▶ [本文]:
____________
看護師さんに「粥が食べられるようになってよかったですね」と言われ、 「 ええ、ずっと絶食でしたから」と答えると 「 いつから?」と尋ねられます。
「 え~と、月曜に入院して、翌日からだから、火、水と、、、今日は金曜でしたっけ?」と言いましたら「土曜日ですよ」と笑われました。日にちの感覚と記憶のデティルが曖昧になってしまっています。
先日、たまたま立ち寄った古本屋の100円コーナーで、 「 夏休み」用の充電&娯楽用に、目についた本を大人買い(笑)しました。京極夏彦、宮部みゆき、あさのあつこetc.と、読み慣れた作者の作品を適当にかごに入れ、あと、これまで一冊も読んだことのない作者のものに手を出してみました。
それは、瀬戸内寂聴さんです。
____________
▶ [保存されたデータ項目]:

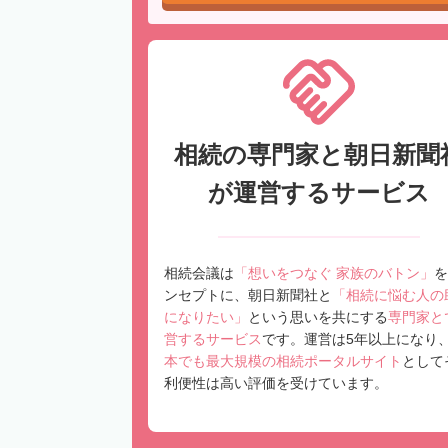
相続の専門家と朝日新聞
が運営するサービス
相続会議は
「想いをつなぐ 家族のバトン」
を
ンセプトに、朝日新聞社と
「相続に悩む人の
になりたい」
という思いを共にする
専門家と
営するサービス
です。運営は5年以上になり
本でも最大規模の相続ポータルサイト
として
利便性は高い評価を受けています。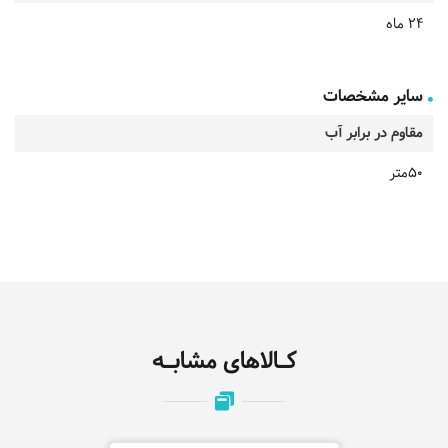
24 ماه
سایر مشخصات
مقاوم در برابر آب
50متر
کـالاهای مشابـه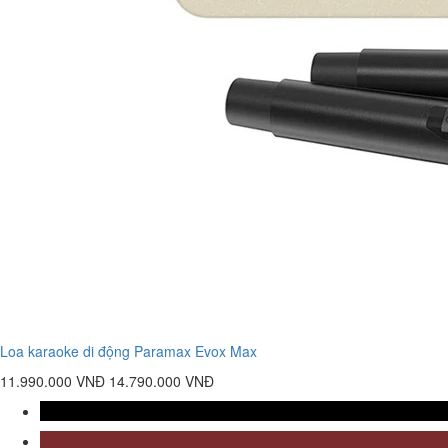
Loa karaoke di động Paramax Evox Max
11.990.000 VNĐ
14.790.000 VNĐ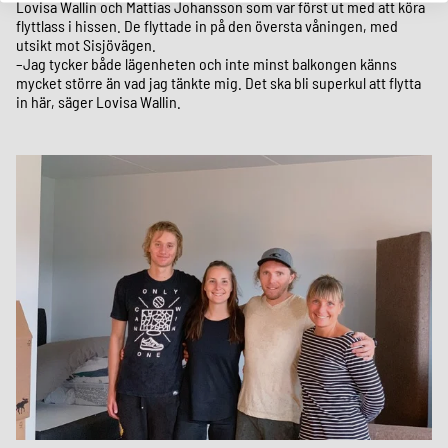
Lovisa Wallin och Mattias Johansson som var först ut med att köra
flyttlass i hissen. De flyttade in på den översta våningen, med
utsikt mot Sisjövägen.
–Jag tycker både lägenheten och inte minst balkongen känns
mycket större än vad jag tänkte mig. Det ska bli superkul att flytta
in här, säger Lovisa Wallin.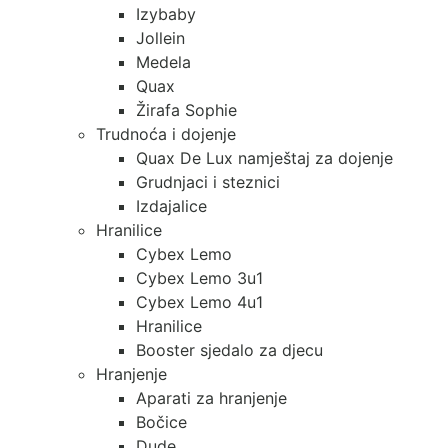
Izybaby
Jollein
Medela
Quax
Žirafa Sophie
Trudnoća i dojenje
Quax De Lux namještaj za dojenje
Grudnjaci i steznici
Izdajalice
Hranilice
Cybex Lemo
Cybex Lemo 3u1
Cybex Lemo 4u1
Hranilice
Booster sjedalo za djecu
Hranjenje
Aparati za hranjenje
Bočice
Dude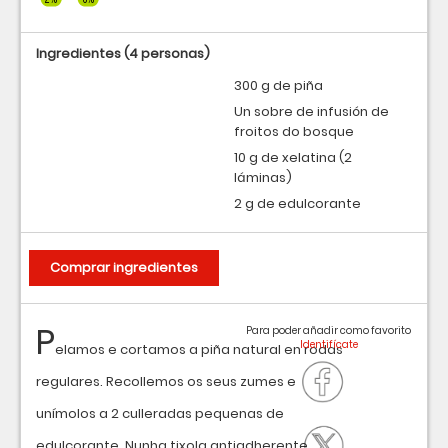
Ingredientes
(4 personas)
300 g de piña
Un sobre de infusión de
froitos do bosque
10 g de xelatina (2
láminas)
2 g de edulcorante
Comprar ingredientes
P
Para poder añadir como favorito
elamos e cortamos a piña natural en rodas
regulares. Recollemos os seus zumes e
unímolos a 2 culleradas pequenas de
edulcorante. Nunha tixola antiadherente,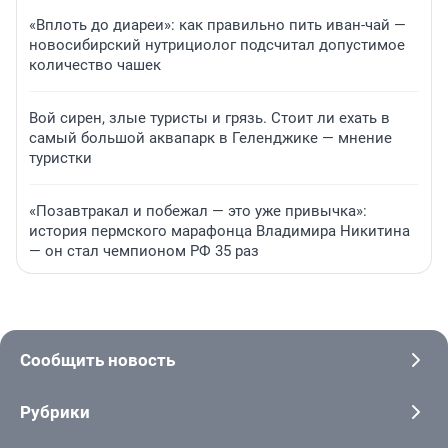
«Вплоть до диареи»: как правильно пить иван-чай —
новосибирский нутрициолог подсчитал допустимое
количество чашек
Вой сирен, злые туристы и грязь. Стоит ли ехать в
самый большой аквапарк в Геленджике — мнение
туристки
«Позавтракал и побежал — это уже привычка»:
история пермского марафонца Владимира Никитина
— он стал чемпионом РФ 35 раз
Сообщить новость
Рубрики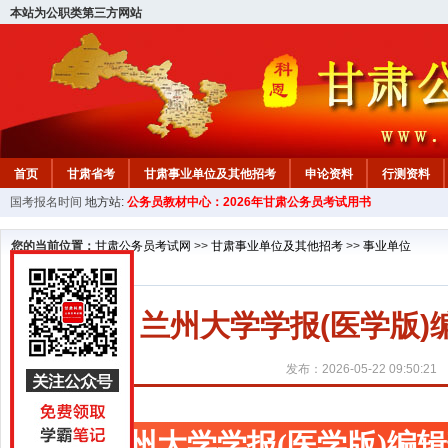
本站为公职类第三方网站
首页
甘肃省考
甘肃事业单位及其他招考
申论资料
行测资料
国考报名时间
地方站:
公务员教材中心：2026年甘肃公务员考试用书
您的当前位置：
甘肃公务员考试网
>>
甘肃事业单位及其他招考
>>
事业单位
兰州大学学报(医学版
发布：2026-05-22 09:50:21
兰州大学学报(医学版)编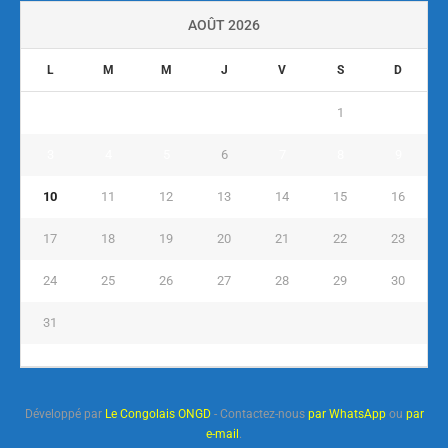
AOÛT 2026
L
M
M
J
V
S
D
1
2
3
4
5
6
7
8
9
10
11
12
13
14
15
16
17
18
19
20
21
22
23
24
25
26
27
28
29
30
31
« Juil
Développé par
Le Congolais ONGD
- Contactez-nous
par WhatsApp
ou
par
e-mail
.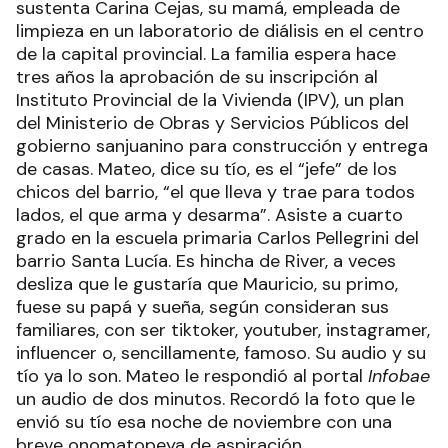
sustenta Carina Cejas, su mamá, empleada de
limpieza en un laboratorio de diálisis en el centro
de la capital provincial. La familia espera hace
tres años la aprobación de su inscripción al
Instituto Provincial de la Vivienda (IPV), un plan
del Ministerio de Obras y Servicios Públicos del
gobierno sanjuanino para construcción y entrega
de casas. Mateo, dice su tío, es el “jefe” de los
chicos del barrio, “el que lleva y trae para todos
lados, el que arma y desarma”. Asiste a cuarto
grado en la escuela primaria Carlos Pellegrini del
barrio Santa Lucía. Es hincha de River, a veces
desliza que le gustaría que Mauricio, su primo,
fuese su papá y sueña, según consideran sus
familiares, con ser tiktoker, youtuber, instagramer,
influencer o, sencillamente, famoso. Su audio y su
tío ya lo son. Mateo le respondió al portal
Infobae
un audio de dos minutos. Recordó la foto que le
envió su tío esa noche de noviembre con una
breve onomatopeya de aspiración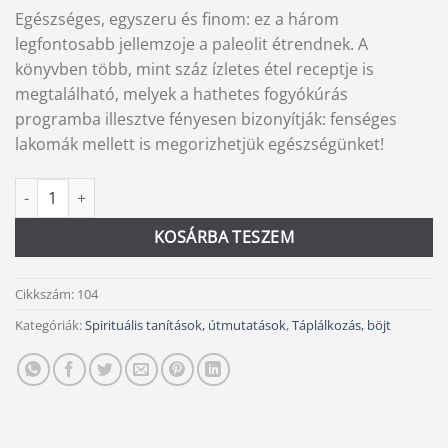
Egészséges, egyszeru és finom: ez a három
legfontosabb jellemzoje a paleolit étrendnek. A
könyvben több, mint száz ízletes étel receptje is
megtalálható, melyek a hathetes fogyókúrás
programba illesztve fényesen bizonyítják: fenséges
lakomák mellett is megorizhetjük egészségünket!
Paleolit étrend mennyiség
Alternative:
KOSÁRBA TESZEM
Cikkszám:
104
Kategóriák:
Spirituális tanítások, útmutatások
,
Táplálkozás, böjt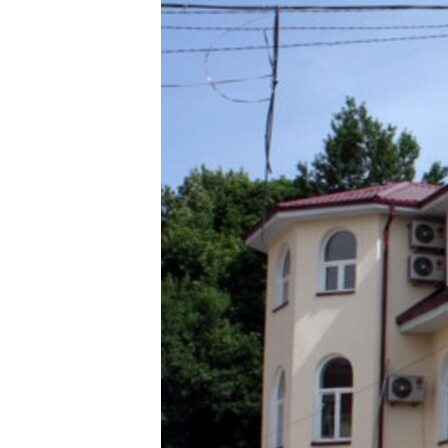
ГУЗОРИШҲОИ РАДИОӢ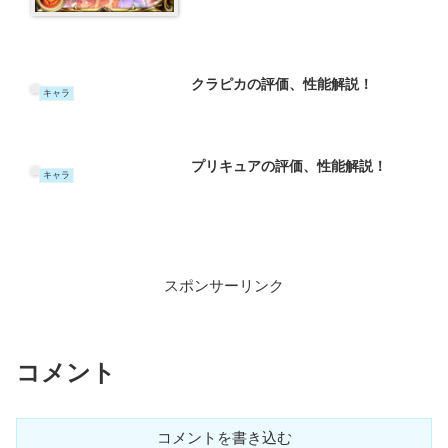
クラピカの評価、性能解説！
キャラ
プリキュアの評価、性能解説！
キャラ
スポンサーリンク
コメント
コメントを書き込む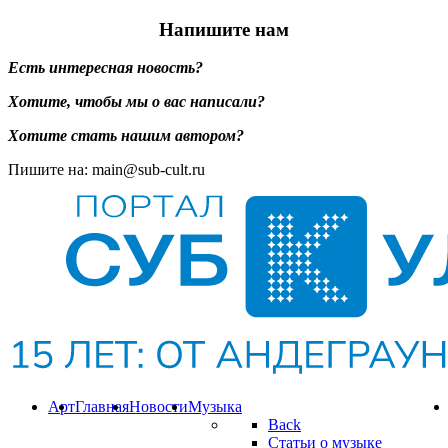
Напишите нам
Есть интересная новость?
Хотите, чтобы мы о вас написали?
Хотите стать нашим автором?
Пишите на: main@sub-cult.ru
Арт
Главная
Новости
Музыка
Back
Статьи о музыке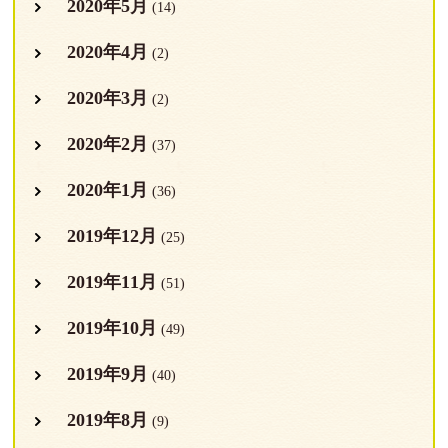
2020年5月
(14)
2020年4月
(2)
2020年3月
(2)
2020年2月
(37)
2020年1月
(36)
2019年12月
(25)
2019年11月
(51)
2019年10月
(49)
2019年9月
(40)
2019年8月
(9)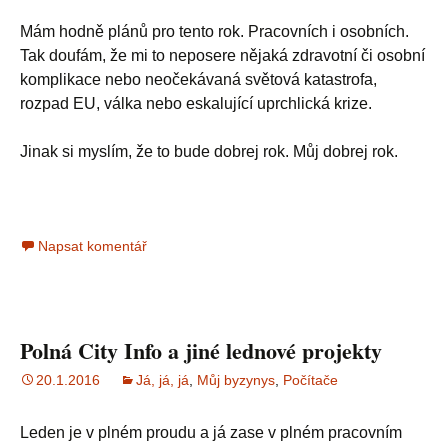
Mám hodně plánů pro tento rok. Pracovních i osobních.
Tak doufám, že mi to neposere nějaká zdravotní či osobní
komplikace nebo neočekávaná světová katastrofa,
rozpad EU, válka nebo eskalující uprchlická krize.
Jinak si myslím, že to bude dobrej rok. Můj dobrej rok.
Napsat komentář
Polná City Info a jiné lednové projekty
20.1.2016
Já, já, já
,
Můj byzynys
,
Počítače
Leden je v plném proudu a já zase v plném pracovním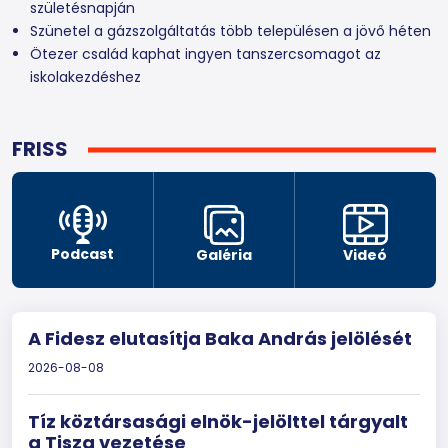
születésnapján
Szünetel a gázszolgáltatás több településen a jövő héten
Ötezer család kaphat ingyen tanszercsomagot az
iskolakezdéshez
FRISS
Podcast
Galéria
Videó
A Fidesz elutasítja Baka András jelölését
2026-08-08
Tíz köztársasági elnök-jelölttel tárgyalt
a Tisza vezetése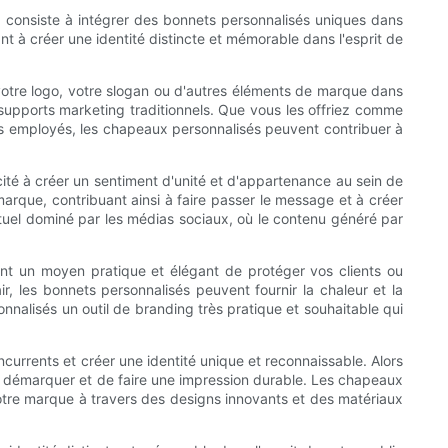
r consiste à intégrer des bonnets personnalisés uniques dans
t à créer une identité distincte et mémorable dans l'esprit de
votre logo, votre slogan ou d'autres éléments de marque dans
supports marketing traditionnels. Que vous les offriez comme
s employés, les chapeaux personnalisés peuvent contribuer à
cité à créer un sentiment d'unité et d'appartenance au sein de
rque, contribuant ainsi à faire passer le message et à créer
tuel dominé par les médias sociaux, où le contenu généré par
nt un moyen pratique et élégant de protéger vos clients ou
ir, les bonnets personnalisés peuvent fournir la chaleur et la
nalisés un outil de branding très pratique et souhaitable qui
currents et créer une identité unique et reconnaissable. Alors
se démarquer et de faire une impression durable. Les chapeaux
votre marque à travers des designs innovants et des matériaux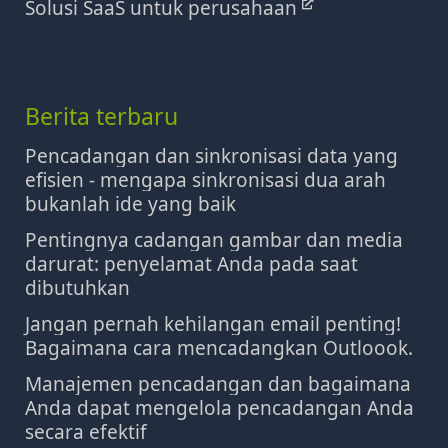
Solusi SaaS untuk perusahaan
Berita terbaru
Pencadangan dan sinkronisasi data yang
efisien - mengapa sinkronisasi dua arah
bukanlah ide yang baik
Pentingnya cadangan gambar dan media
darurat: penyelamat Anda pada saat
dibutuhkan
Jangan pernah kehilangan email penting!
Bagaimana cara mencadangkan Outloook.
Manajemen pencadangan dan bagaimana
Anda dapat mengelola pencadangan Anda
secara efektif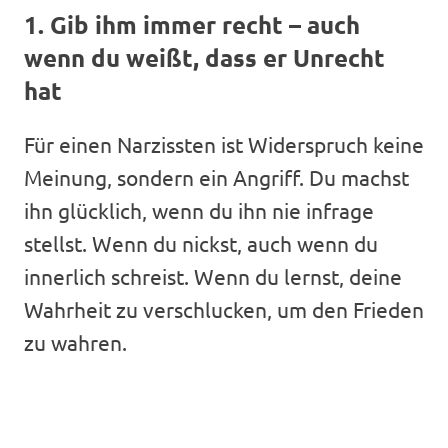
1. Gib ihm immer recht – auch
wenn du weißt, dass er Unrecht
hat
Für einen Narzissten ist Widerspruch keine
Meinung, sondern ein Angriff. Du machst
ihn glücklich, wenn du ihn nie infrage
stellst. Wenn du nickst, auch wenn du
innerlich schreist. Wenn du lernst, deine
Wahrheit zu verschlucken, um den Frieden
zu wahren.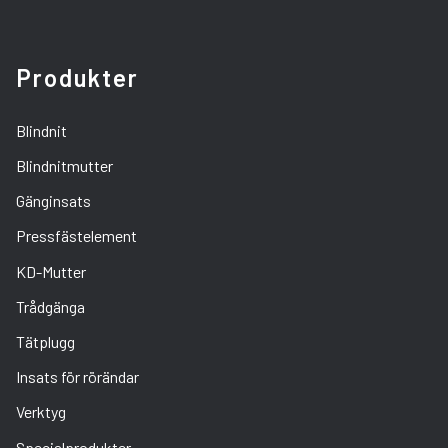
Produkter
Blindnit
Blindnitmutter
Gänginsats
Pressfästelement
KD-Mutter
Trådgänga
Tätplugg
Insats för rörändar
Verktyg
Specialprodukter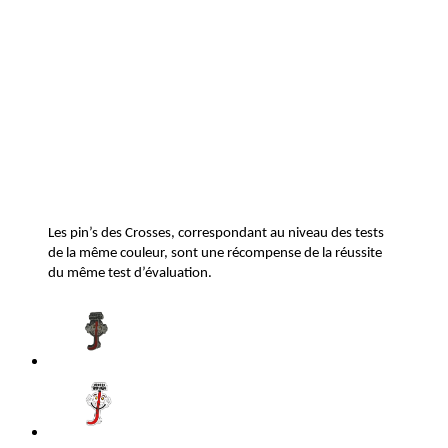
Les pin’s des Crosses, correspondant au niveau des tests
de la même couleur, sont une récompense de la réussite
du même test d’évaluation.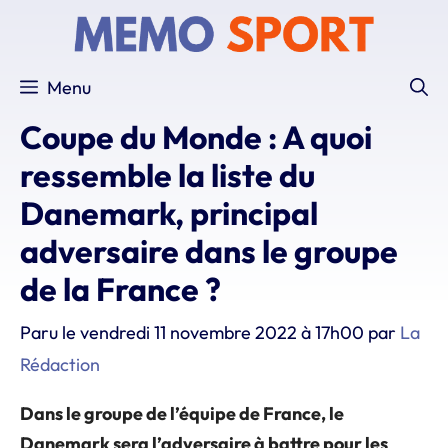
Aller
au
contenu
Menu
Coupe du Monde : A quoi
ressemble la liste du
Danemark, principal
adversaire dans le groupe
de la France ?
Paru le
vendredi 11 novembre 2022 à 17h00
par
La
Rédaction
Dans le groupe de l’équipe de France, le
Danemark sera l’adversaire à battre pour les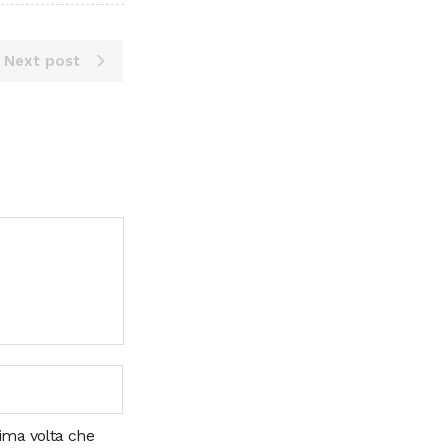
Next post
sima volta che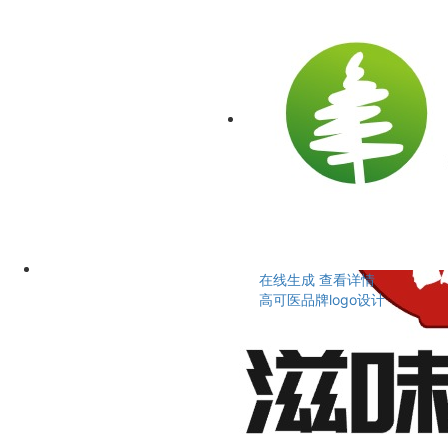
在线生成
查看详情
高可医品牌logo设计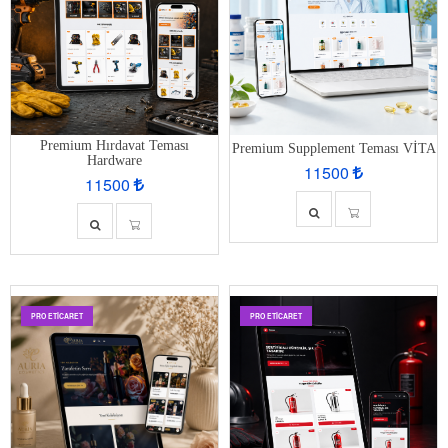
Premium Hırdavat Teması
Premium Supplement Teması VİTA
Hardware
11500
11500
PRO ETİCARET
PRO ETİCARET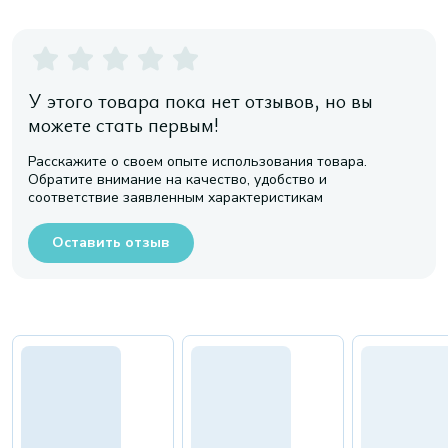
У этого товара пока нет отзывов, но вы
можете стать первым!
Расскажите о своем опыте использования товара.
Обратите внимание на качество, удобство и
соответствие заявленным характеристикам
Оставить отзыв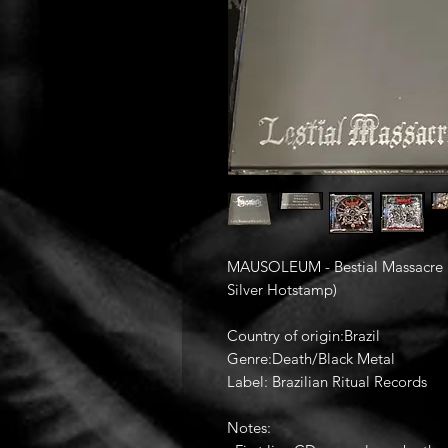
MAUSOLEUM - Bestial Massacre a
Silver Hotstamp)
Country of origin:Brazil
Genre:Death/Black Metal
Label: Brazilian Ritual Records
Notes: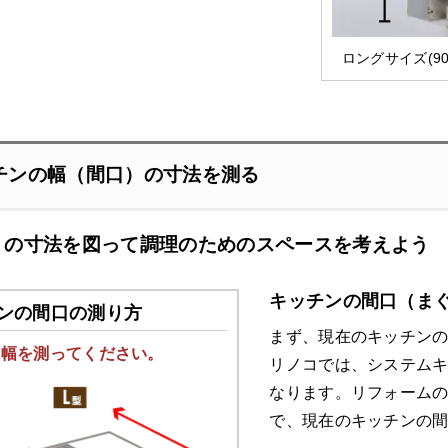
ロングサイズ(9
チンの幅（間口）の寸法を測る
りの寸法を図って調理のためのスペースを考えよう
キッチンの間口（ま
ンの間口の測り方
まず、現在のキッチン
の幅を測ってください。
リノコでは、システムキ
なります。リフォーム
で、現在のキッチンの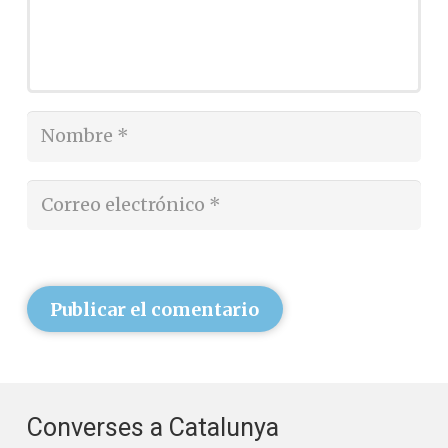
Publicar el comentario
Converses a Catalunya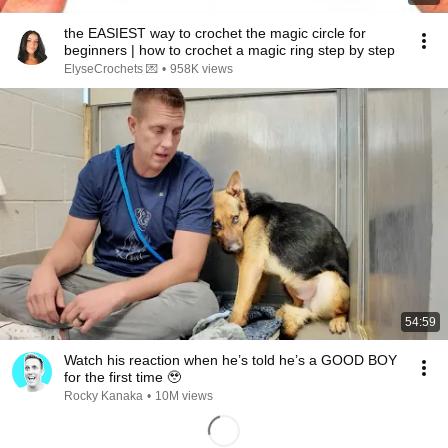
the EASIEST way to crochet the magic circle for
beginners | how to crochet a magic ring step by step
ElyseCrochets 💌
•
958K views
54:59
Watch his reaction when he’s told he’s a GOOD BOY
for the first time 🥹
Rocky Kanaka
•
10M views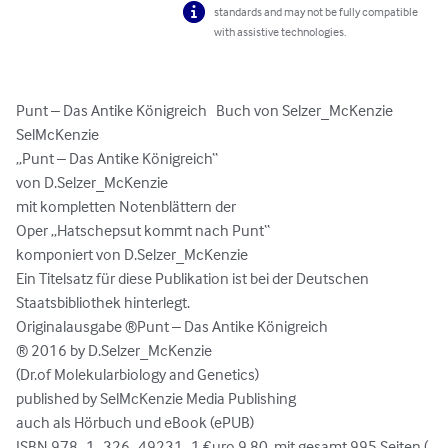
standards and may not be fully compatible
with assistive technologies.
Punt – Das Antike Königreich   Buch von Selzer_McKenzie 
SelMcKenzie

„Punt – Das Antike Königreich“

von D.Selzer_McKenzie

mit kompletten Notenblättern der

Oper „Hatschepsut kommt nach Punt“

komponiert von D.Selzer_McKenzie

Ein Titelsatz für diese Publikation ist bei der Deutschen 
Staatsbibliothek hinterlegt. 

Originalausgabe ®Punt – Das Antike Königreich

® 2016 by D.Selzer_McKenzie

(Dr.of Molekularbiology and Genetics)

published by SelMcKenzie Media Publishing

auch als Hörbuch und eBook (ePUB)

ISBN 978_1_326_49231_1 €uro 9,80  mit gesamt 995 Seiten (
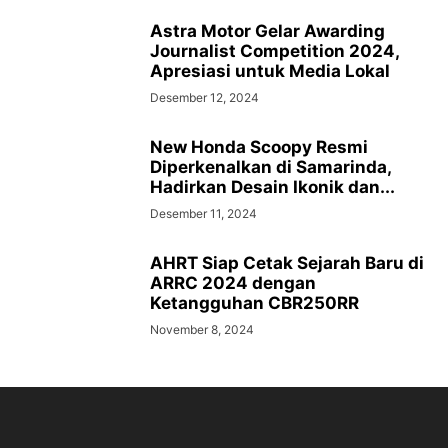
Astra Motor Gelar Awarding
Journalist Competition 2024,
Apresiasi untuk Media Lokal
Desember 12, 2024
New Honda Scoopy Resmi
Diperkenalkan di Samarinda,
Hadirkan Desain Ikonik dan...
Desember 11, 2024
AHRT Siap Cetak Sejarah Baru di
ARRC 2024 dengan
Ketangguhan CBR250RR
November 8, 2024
____________
▶ [設問]:
1: 本文を読んで答えなさい。
(a) 看護師さんは、何が食べられるようになってよかったと言ったか。
(b) 看護師さんによると、その日は何曜日だったか。
(c) 古本屋のどのコーナーで本を買ったか。
2: 本文のうち、「看護師さんに「粥が食べられるようになってよかったですね」と言われ、 「 ええ、ずっと絶食でしたから」と答えると」を含む言葉で始まり「曖昧になってしまっています。」で終わる部分を、一字も変えずに書き写してください。
一覧は解答に使いません。

▶ [模範解答]:
1:
(a) 粥
(b) 土曜日
(c) 100円コーナー

2:
看護師さんに「粥が食べられるようになってよかったですね」と言われ、 「 ええ、ずっと絶食でしたから」と答えると 「 いつから?」と尋ねられます。
「 え~と、月曜に入院して、翌日からだから、火、水と、、、今日は金曜でしたっけ?」と言いましたら「土曜日ですよ」と笑われました。日にちの感覚と記憶のデティルが曖昧になってしまっています。